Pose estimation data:
**********

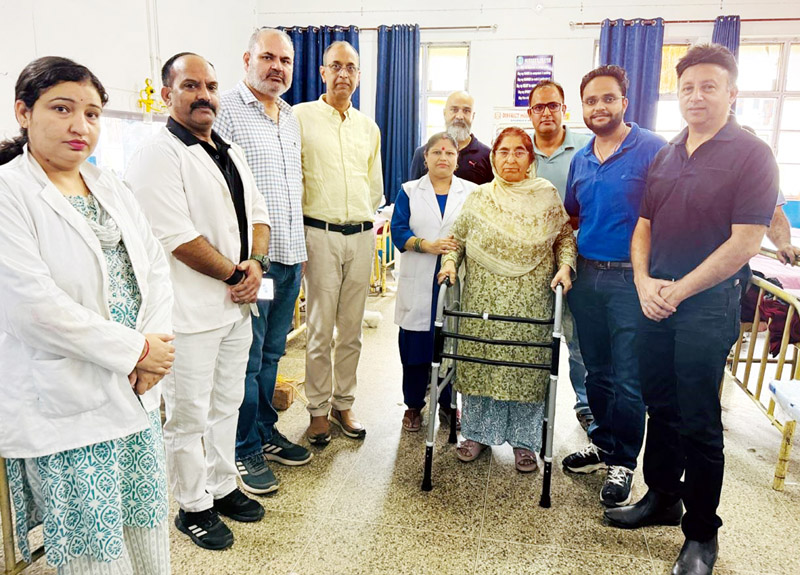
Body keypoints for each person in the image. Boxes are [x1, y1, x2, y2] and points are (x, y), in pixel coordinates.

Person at [606, 44, 779, 575]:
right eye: (687, 87)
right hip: (656, 299)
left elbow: (745, 241)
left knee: (699, 419)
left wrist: (678, 290)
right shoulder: (667, 153)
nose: (696, 96)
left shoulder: (752, 155)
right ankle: (663, 497)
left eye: (708, 86)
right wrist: (643, 282)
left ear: (731, 93)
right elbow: (644, 226)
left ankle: (702, 534)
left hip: (706, 306)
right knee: (660, 406)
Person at [0, 56, 174, 574]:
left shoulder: (110, 186)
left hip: (136, 389)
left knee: (143, 526)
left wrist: (153, 348)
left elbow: (155, 269)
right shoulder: (9, 192)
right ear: (24, 113)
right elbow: (32, 307)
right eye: (62, 109)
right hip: (69, 403)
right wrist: (136, 351)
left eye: (93, 113)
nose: (81, 125)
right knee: (93, 549)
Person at [125, 52, 271, 551]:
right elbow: (176, 237)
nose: (204, 94)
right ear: (168, 94)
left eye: (210, 85)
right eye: (191, 85)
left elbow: (259, 215)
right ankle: (192, 505)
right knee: (188, 414)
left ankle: (223, 485)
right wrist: (236, 273)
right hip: (189, 312)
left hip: (236, 306)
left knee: (227, 402)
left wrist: (256, 265)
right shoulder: (156, 154)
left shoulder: (229, 150)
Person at [437, 126, 575, 473]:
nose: (511, 158)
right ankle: (476, 434)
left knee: (525, 369)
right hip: (482, 301)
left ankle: (524, 442)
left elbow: (564, 238)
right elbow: (457, 240)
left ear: (530, 159)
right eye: (503, 151)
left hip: (530, 303)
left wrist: (566, 266)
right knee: (482, 365)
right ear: (494, 157)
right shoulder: (480, 197)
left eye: (519, 151)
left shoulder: (546, 195)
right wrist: (450, 263)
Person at [561, 65, 666, 507]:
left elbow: (668, 212)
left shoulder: (653, 149)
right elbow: (574, 214)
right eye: (591, 101)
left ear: (624, 102)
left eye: (607, 98)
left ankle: (623, 462)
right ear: (582, 108)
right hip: (588, 277)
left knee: (628, 377)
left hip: (631, 280)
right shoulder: (581, 158)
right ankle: (603, 445)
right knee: (596, 371)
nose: (599, 107)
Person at [214, 27, 312, 496]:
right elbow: (220, 188)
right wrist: (241, 259)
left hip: (290, 257)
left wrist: (301, 254)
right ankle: (243, 445)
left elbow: (293, 189)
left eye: (285, 60)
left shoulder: (290, 117)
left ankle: (265, 430)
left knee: (274, 354)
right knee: (247, 360)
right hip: (255, 262)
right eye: (268, 57)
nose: (277, 67)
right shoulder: (227, 111)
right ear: (247, 59)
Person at [294, 41, 383, 444]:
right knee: (319, 329)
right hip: (320, 235)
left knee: (351, 330)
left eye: (351, 67)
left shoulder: (369, 128)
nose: (343, 73)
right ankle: (317, 409)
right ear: (323, 72)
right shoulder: (299, 118)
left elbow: (374, 186)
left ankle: (343, 403)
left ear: (359, 76)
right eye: (336, 66)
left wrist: (363, 219)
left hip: (361, 236)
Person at [392, 132, 478, 431]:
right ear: (425, 158)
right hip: (419, 277)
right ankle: (413, 406)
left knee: (450, 344)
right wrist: (426, 245)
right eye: (437, 152)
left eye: (450, 153)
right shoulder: (409, 191)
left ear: (457, 159)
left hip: (455, 278)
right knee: (415, 346)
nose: (443, 157)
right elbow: (398, 231)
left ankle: (448, 404)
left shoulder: (472, 192)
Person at [527, 79, 594, 433]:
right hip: (532, 265)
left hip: (580, 260)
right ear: (530, 113)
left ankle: (587, 405)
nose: (547, 113)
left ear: (564, 109)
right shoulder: (520, 150)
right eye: (539, 107)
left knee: (579, 340)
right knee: (535, 339)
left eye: (553, 105)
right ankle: (532, 408)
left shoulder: (586, 147)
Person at [408, 91, 492, 185]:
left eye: (466, 111)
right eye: (454, 110)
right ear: (444, 113)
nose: (460, 116)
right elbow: (413, 191)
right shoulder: (423, 153)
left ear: (473, 116)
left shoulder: (488, 156)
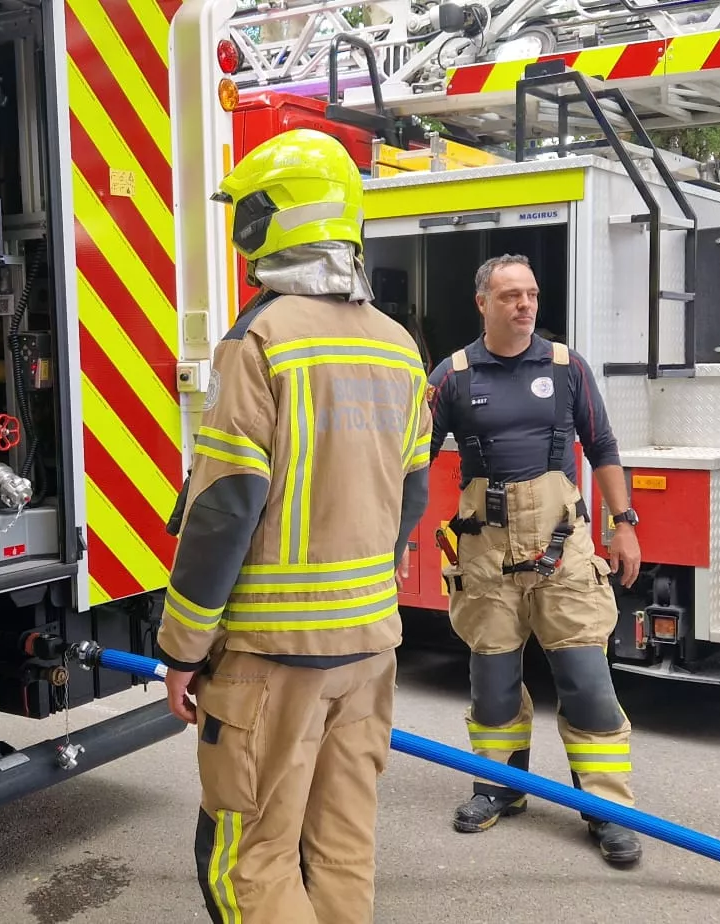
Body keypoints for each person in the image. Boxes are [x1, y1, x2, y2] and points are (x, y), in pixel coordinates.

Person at [155, 128, 434, 924]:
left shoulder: (261, 339)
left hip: (272, 656)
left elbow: (225, 508)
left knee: (250, 856)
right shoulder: (400, 347)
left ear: (274, 220)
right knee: (342, 846)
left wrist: (182, 649)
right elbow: (412, 496)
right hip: (370, 650)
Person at [425, 253, 646, 866]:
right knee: (492, 682)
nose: (524, 305)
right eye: (509, 296)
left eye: (531, 294)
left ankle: (609, 810)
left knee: (586, 680)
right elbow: (414, 461)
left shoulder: (567, 367)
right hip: (486, 553)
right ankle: (498, 788)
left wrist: (624, 524)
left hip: (563, 547)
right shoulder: (453, 376)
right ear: (483, 304)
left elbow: (602, 446)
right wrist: (390, 542)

**********

Print all of the entries word for word. Skip any images they contain.

Body keypoints for each person in the image. Boxes are [x1, y1, x2, y2] and points are (x, y), in pixel coordinates.

Person at [606, 44, 779, 575]:
right eye: (687, 87)
right hip: (656, 299)
left elbow: (745, 241)
left knee: (699, 419)
left wrist: (678, 290)
right shoulder: (667, 153)
nose: (696, 96)
left shoulder: (752, 155)
right ankle: (663, 497)
left eye: (708, 86)
right wrist: (643, 282)
left ear: (731, 93)
right elbow: (644, 226)
left ankle: (702, 534)
left hip: (706, 306)
right knee: (660, 406)
Person at [0, 56, 174, 574]:
left shoulder: (110, 186)
left hip: (136, 389)
left knee: (143, 526)
left wrist: (153, 348)
left elbow: (155, 269)
right shoulder: (9, 192)
right ear: (24, 113)
right elbow: (32, 307)
right eye: (62, 109)
right hip: (69, 403)
right wrist: (136, 351)
left eye: (93, 113)
nose: (81, 125)
right knee: (93, 549)
Person at [125, 52, 271, 551]:
right elbow: (176, 237)
nose: (204, 94)
right ear: (168, 94)
left eye: (210, 85)
right eye: (191, 85)
left elbow: (259, 215)
right ankle: (192, 505)
right knee: (188, 414)
left ankle: (223, 485)
right wrist: (236, 273)
right hip: (189, 312)
left hip: (236, 306)
left knee: (227, 402)
left wrist: (256, 265)
right shoulder: (156, 154)
left shoulder: (229, 150)
Person at [437, 126, 575, 473]:
nose: (511, 158)
right ankle: (476, 434)
left knee: (525, 369)
right hip: (482, 301)
left ankle: (524, 442)
left elbow: (564, 238)
right elbow: (457, 240)
left ear: (530, 159)
right eye: (503, 151)
left hip: (530, 303)
left wrist: (566, 266)
right knee: (482, 365)
right ear: (494, 157)
right shoulder: (480, 197)
left eye: (519, 151)
left shoulder: (546, 195)
right wrist: (450, 263)
Person at [561, 65, 666, 507]:
left elbow: (668, 212)
left shoulder: (653, 149)
right elbow: (574, 214)
right eye: (591, 101)
left ear: (624, 102)
left eye: (607, 98)
left ankle: (623, 462)
right ear: (582, 108)
right hip: (588, 277)
left knee: (628, 377)
left hip: (631, 280)
right shoulder: (581, 158)
right ankle: (603, 445)
right knee: (596, 371)
nose: (599, 107)
Person at [214, 27, 312, 496]:
right elbow: (220, 188)
right wrist: (241, 259)
left hip: (290, 257)
left wrist: (301, 254)
right ankle: (243, 445)
left elbow: (293, 189)
left eye: (285, 60)
left shoulder: (290, 117)
left ankle: (265, 430)
left knee: (274, 354)
right knee: (247, 360)
right hip: (255, 262)
right eye: (268, 57)
nose: (277, 67)
right shoulder: (227, 111)
right ear: (247, 59)
Person at [294, 41, 383, 444]:
right knee: (319, 329)
right hip: (320, 235)
left knee: (351, 330)
left eye: (351, 67)
left shoulder: (369, 128)
nose: (343, 73)
right ankle: (317, 409)
right ear: (323, 72)
right shoulder: (299, 118)
left elbow: (374, 186)
left ankle: (343, 403)
left ear: (359, 76)
right eye: (336, 66)
left wrist: (363, 219)
left hip: (361, 236)
Person at [392, 132, 478, 431]:
right ear: (425, 158)
right hip: (419, 277)
right ankle: (413, 406)
left knee: (450, 344)
right wrist: (426, 245)
right eye: (437, 152)
left eye: (450, 153)
right shoulder: (409, 191)
left ear: (457, 159)
left hip: (455, 278)
right knee: (415, 346)
nose: (443, 157)
right elbow: (398, 231)
left ankle: (448, 404)
left shoulder: (472, 192)
Person at [527, 79, 594, 433]:
right hip: (532, 265)
left hip: (580, 260)
right ear: (530, 113)
left ankle: (587, 405)
nose: (547, 113)
left ear: (564, 109)
right shoulder: (520, 150)
right eye: (539, 107)
left knee: (579, 340)
right knee: (535, 339)
left eye: (553, 105)
right ankle: (532, 408)
left shoulder: (586, 147)
Person at [408, 91, 492, 185]:
left eye: (466, 111)
right eye: (454, 110)
right ear: (444, 113)
nose: (460, 116)
right elbow: (413, 191)
right shoulder: (423, 153)
left ear: (473, 116)
left shoulder: (488, 156)
Body keypoints for each person in the image. Boxes are [x1, y1, x2, y2] and points are (x, y), in pixel coordinates.

Person at [155, 128, 434, 924]:
left shoulder: (261, 339)
left hip: (272, 656)
left elbow: (225, 508)
left knee: (250, 856)
right shoulder: (400, 347)
left ear: (274, 220)
right knee: (342, 846)
left wrist: (182, 649)
right elbow: (412, 496)
right hip: (370, 650)
Person at [425, 253, 646, 866]:
right knee: (492, 682)
nose: (524, 305)
right eye: (509, 296)
left eye: (531, 294)
left ankle: (609, 810)
left knee: (586, 680)
right elbow: (414, 461)
left shoulder: (567, 367)
right hip: (486, 553)
right ankle: (498, 788)
left wrist: (624, 524)
left hip: (563, 547)
right shoulder: (453, 376)
right ear: (483, 304)
left elbow: (602, 446)
right wrist: (390, 542)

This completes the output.